_Textausschnitt_.
★ ★ ★ ★ ★ ★ ★

Beat-Club wird 40       -  Those were the Days: Auftritt des britischen Rock-Trios Cream (mit, von rechts, Eric Clapton, Ginger Baker und Jack Bruce) im Beat-Club. Das „The“ im Namen, das auf dem Banner links oben steht, ist falsch – die Band hieß nur Cream.
Foto: dpa | Those were the Days: Auftritt des britischen Rock-Trios Cream (mit, von rechts, Eric Clapton, Ginger Baker und Jack Bruce) im Beat-Club.
Von unseren Mitarbeitern Sabine Göttel und Olaf Neumann
 |  aktualisiert: 27.04.2023 00:11 Uhr

Von Jugendwahn im deutschen Fernsehen konnte Mitte der 1960er Jahre noch keine Rede sein. Junge Leute und ihre Interessen kamen dort schlicht nicht vor – bis Radio Bremen den Beat-Club erfand. Vor 50 Jahren, am 25. September 1965, ging die kultige Musikshow erstmals live über den Bildschirm.

„Guten Tag, liebe Beat-Freunde! Nun ist es endlich so weit. In wenigen Sekunden beginnt die erste Show im Deutschen Fernsehen, die nur für Euch gemacht ist. Sie aber, meine Damen und Herren, die Sie Beat-Musik nicht mögen, bitten wir um Ihr Verständnis: Es ist eine Live-Sendung mit jungen Leuten, für junge Leute. Und nun geht's los!“

Als Sprecher Wilhelm Wieben seine älteren Zuschauer am Nachmittag des 25. September 1965 vor der ersten Sendung mit englischsprachiger Musik und tanzenden jungen Menschen warnte, galten Rock und Pop nicht nur im deutschen Fernsehen noch als öffentliches Ärgernis. Sissi-Filme, Rateshows und allenfalls mal ein Edgar-Wallace-Krimi bestimmten das kärgliche Angebot der TV-Unterhaltung in den 60er Jahren.

Radio Bremen als Vorreiter

Wer für die brandneuen englischen und amerikanischen Bands schwärmte, war auf das Radio angewiesen. Dort waren es aber nur ausländische Sender wie AFN und Radio Luxemburg, die die jugendlichen Fans mit ihrer Leidenschaft für Beat und Rock ernst nahmen. Es wurde Zeit, dass sich die deutschen Fernseh- und Radiomacher dieser Konkurrenz stellten.

Hierbei erwies sich Radio Bremen als Vorreiter unter den Sendeanstalten. Große Skepsis begleitete die ersten Pläne der Unterhaltungsabteilung um Redakteur Michael „Mike“ Leckebusch, eine Musikshow nach amerikanischem Vorbild einzurichten: internationale Bands und Interpreten, Einspielfilme, Playback-Gesang und Go-Go-Girls – all das bei Live-Atmosphäre vor ausschließlich jungem Publikum im Fernsehstudio. Sogar der Anthropologe, Sexualwissenschaftler und bekennende Jazz-Fan Ernst Bornemann wurde bemüht, um die Bedürfnisse und den Geschmack der jungen Generation genau zu treffen.

★ ★ ★ ★ ★ ★ ★

_Gespeicherte Dateneinträge_.
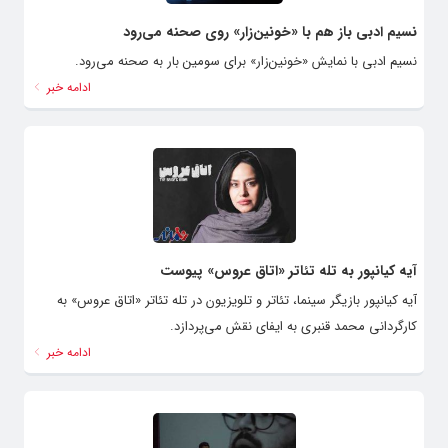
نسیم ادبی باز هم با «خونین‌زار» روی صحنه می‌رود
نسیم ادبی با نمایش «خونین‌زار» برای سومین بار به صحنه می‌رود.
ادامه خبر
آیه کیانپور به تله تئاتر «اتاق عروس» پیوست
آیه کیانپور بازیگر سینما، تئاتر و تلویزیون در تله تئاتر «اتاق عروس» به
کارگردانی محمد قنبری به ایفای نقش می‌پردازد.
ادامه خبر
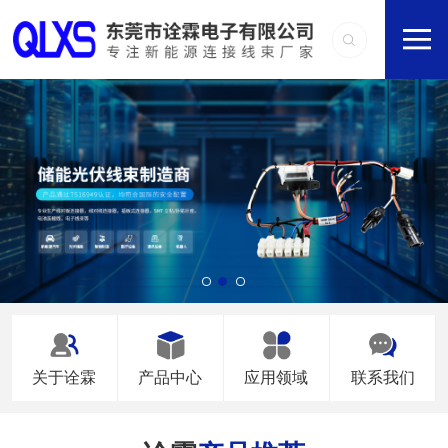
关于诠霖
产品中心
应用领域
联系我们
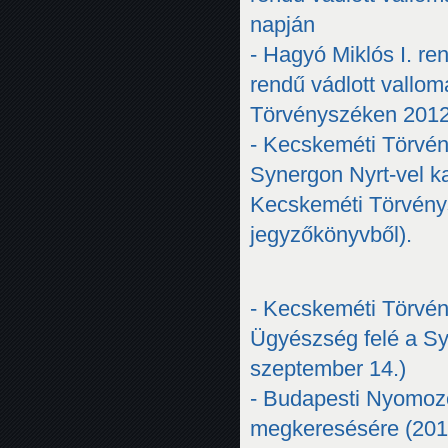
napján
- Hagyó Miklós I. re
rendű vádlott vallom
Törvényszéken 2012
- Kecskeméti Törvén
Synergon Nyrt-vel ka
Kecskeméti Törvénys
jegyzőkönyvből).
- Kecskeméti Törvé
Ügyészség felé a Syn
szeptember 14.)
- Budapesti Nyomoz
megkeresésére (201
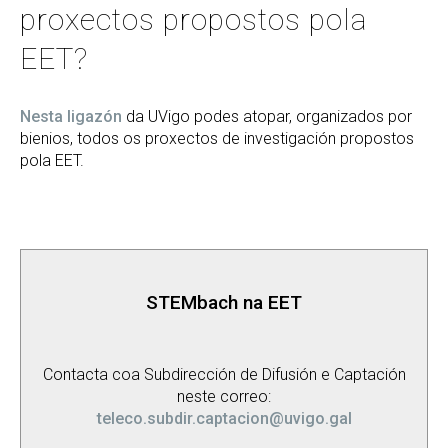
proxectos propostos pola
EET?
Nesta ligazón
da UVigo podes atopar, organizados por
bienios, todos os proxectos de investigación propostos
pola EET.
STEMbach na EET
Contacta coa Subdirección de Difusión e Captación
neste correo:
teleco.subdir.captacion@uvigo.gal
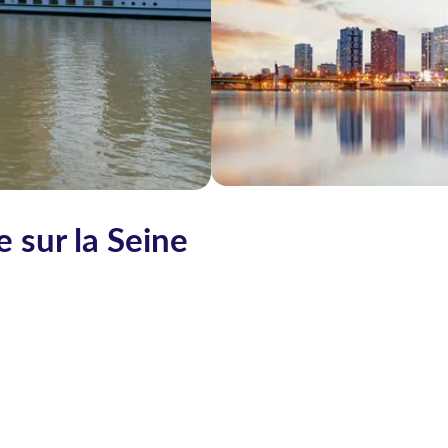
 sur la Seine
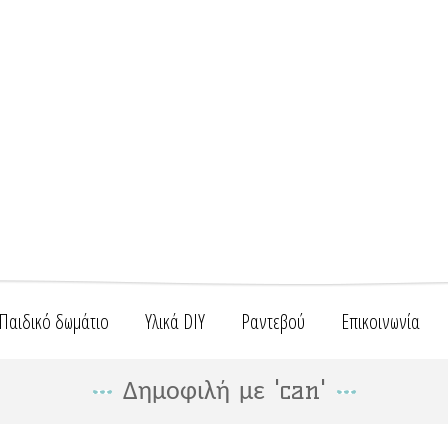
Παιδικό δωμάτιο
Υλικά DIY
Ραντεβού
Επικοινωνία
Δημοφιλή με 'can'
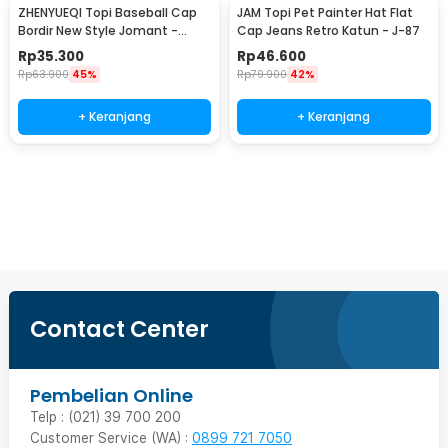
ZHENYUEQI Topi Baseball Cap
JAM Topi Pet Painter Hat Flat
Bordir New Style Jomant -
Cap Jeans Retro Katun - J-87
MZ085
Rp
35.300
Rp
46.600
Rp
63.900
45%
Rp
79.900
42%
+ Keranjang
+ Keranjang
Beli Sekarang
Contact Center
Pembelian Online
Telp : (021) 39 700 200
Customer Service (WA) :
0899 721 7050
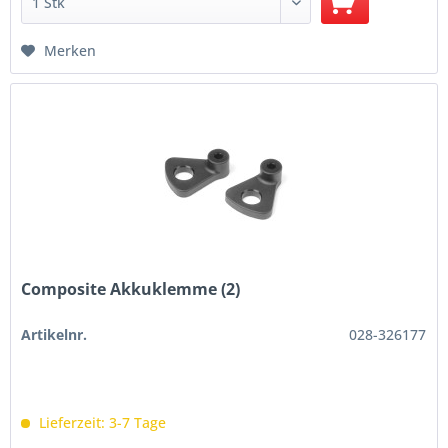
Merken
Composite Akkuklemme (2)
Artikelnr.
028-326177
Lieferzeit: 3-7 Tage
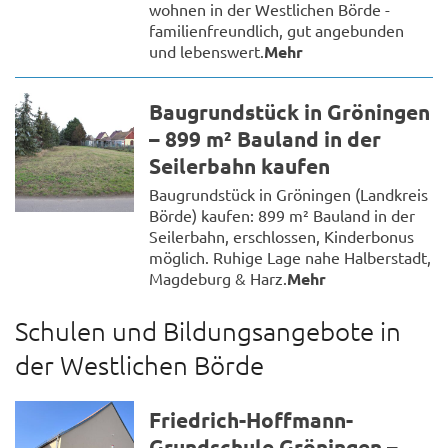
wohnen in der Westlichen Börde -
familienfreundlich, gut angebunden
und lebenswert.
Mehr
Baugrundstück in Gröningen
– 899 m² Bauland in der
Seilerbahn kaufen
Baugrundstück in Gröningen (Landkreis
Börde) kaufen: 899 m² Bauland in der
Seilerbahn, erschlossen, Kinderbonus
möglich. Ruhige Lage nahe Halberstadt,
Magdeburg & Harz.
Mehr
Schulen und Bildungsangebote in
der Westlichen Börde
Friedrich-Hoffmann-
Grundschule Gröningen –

★ ★ ★ ★ ★ ★ ★

_Aufgaben_.
1 - Welcher Sprecher warnte laut dem Text über den Beat-Club die älteren Zuschauer vor der ersten Sendung?
2 - Schreib den Text über den Beat-Club im Anschluss an seinen letzten Satz weiter.
Die Einträge spielen hierfür keine Rolle.

_Antworten_.
1 - Wilhelm Wieben.

2 -
„Anfangs wurden wir verlacht und verspottet, wie die vielen Leserzuschriften von überwiegend älteren Herrschaften bewiesen“, erzählt Beat-Club-Mitbegründer Gerhard „Gerd“ Augustin, DJ-Legende und Besitzer des damals angesagten Bremer „Twen Clubs“. „Sogar schwarz umrandete Trauerbriefe erhielten wir. Doch gleichzeitig bekamen wir Lobeshymnen von jungen Leuten, die unseren Pioniergeist unterstützten und völlig begeistert waren: Endlich sahen sie im Flimmerkasten das, was sie interessierte: Beat, Rock und tanzende Altersgenossen mit demselben Musikgeschmack.“

Gerd Augustin war es auch, der die ersten Folgen des Beat-Clubs moderierte – zusammen mit der Sängerin und Architekturstudentin Ursula „Uschi“ Nerke. Kein Geringerer als Rudi Carrell hatte sie Radio Bremen als Moderatorin empfohlen. Tagelang bereiteten sich die beiden TV-Newcomer auf die erste Sendung vor. „Manche Kameraeinstellungen und manche Moderationssätze mussten wir dutzendfach wiederholen“, so Augustin.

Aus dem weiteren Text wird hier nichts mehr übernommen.